PVUW: Pixel-level Video Understanding in the Wild Challenge

Introduction

The 4th PVUW challenge will be held in conjunction with CVPR 2025 at the Music City Center, Nashville TN. Pixel-level Scene Understanding is one of the fundamental problems in computer vision, which aims at recognizing object classes, masks and semantics of each pixel in the given image. Since the real-world is actually video-based rather than a static state, learning to perform video segmentation is more reasonable and practical for realistic applications. To advance the segmentation task from images to videos, we will present new datasets and competitions in this workshop, aiming at performing the challenging yet practical Pixel-level Video Understanding in the Wild (PVUW). This workshop will cover but not limit to the following topics:

Semantic/panoptic segmentation for images/videos
Referring image/video comprehension/segmentation
Video object/instance segmentation
Video understanding in complex environments
Language-guided video understanding
Audio-guided video segmentation
Efficient computation for video scene parsing
Semi-supervised recognition in videos
New metrics to evaluate the quality of video scene parsing results
Real-world video applications, e.g., autonomous driving, indoor robotics, visual navigation, etc.

Workshop Schedule

The workshop will be held on June 11, 2025, at conference room 105A of the Music City Center.

Event	Time
Chairs’ opening remarks	13:30 PM
Invited talk 1, Dr. Daniel Bolya, Meta, FAIR	13:45 PM
Invited talk 2, Prof. Hengshuang Zhao, The University of Hong Kong	14:30 PM
Invited talk 3, Dr. Xiangtai Li, ByteDance Inc.	15:15 PM
Break	16:00 PM
Challenge Track 1 1st-Place Winners’ Oral Presentation	16:15 PM
Challenge Track 2 1st-Place Winners’ Oral Presentation	16:25 PM
Award ceremony and concluding remarks	16:35 PM

*All times are in local conference time.

Challenge Tracks & Submission

Track 1: Complex Video Object Segmentation (MOSE) Track

MOSE aims to track and segment objects in videos of complex environments. MOSE submission server [click here].

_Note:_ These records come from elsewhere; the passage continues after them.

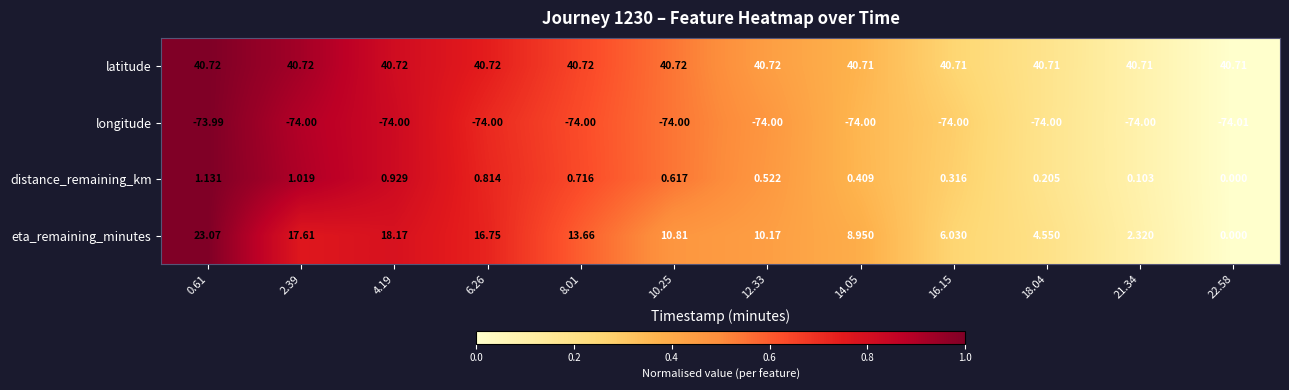

At 4.19, list the series in order from largest to smallest.

latitude, eta_remaining_minutes, distance_remaining_km, longitude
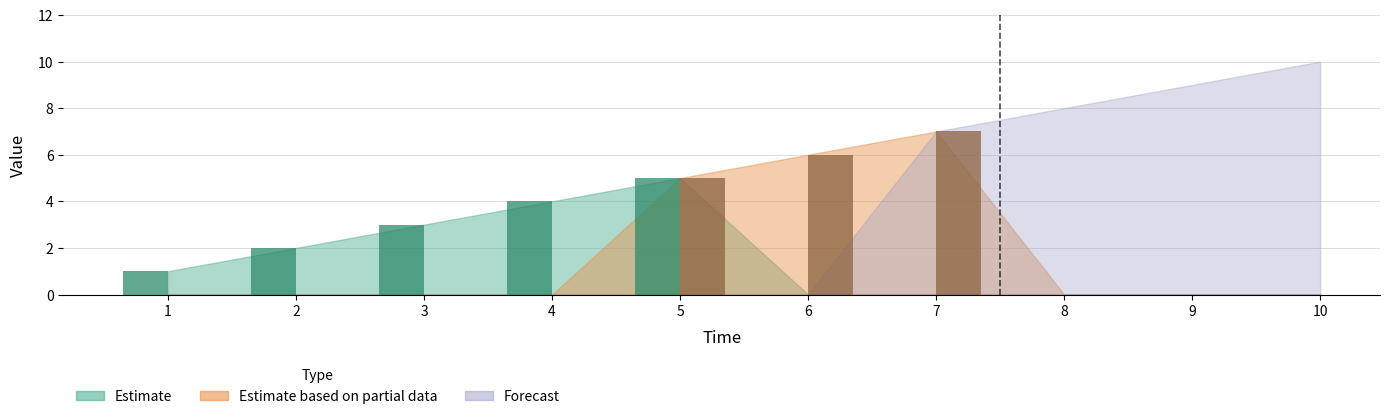

The value of Estimate at 5 is 5. True or false?

True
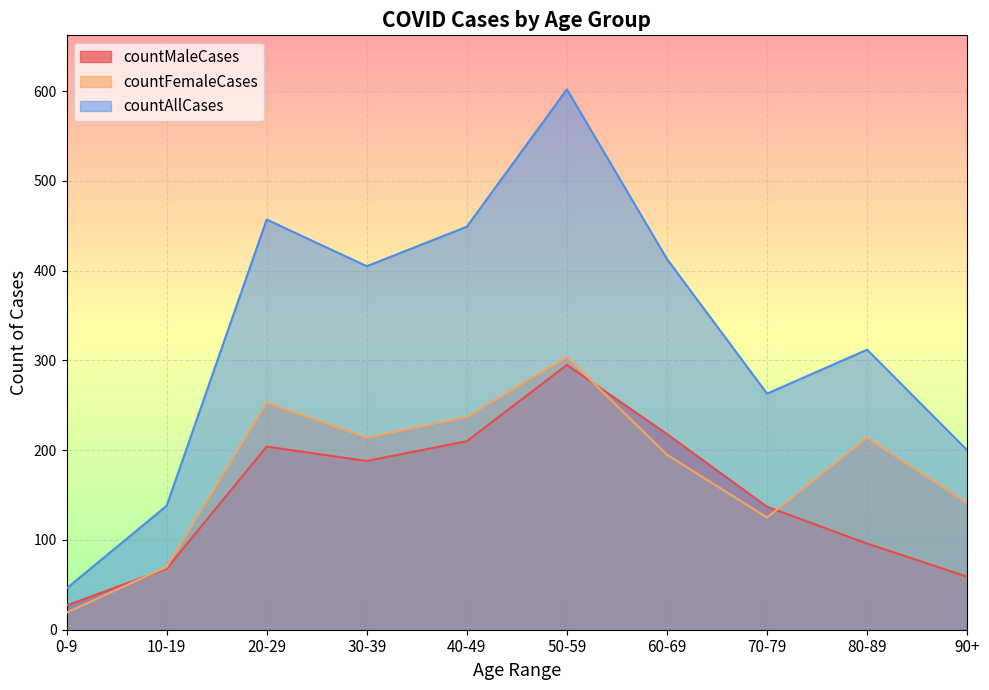

What value does the countAllCases series have at 60-69, to the nearest 100?

400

Track 2: Motion Expression guided Video Segmentation (MeViS) Track

MeViS focuses on segmenting objects in video based on a sentence describing the motion of the objects. MeViS submission server [click here].

Challenge Timeline

Event	Date
Challenge release	Mar 01, 2025
Validation server online [click here]	Mar 01, 2025
Test server online	Mar 15, 2025
Submission deadline	Mar 25, 2025
Notification	Mar 27, 2025

*All dates are in UTC, 23:59 of the specified day.

Call for Paper

[Update] PVUW 2025 will be using [OpenReview] to manage submissions. We are looking forward to your work and engaging discussions at the workshop!

We invite authors to submit unpublished papers (8-page CVPR format) to our workshop, to be presented at a poster session upon acceptance. All submissions will go through a double-blind review process. All contributions must be submitted (along with supplementary materials, if any) through the paper submission portal.

Accepted papers will be published in the official CVPR Workshops proceedings and the Computer Vision Foundation (CVF) Open Access archive.

Paper Submission Timeline

[Update] We just received updates form IEEE that the metadata submission deadline is extended, and we can keep the original submission timeline unchanged. Please follow the timeline in the table and submit your paper before Mar 25. All accepted papers will be published in the official CVPR Workshops Proceedings. Sorry for the confusion!

Event	Date
Regular paper submission deadline	Mar 25, 2025
Supplemental material deadline	Mar 25, 2025
Notification of paper acceptance	Mar 31, 2025
Challenge paper submission deadline	Apr 1, 2025
Camera ready deadline	Apr 7, 2025